Merit was a short-lived time-shared British lifestyle and entertainment TV channel which was a part of the Freeview lineup in the late summer of 2020.

==Broadcasting==
The channel began broadcasting at 9pm on 29 July 2020, its launch delayed from the earlier date of 8 July; under its first iteration it was operated by the ITV Digital Channels division of ITV plc. It broadcast three hours daily from 9pm to midnight on the former ITV3 +1 Freeview channel slot (which itself was moved to channel 58). During ITV Digital Channels' control of the channel, it ran no advertisements.

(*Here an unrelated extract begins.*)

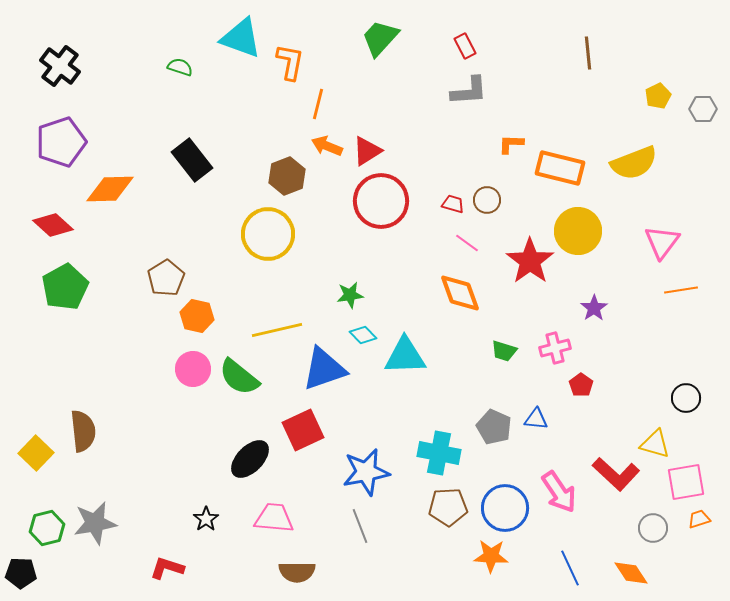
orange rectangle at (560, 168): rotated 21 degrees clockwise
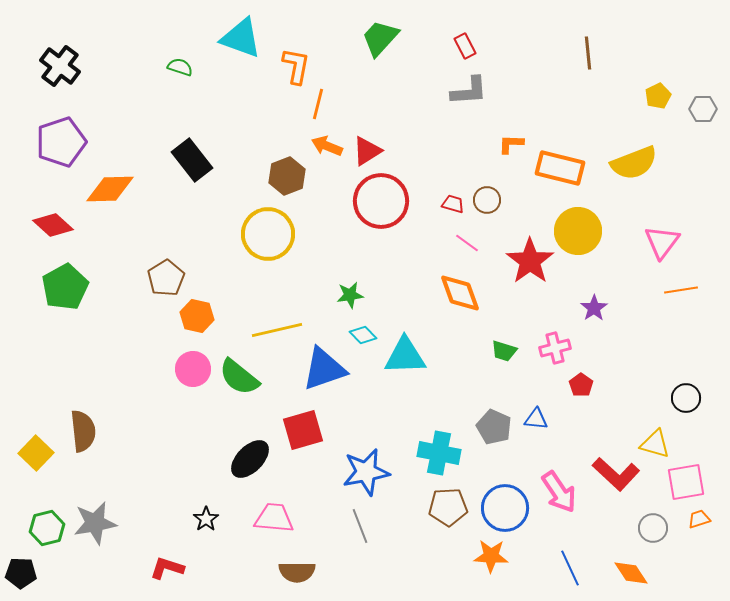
orange L-shape at (290, 62): moved 6 px right, 4 px down
red square at (303, 430): rotated 9 degrees clockwise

The channel's licence was acquired by Sky UK Limited on 20 August 2020. On 17 September 2020, the channel's Freeview slot (34) was taken over by Pick, which moved to accommodate the launch of Sky Arts on channel 11, and Merit consequently ceased transmission that day at midnight.

== Programming ==
The channel didn't broadcast original programming, with the content shown being archival or imported programming from its respective licence holders. Programming from Sky included Four Weddings and the American and New Zealand versions of My Kitchen Rules, while ITV's contributions included The Hungry Sailors and Britain's Best Back Gardens.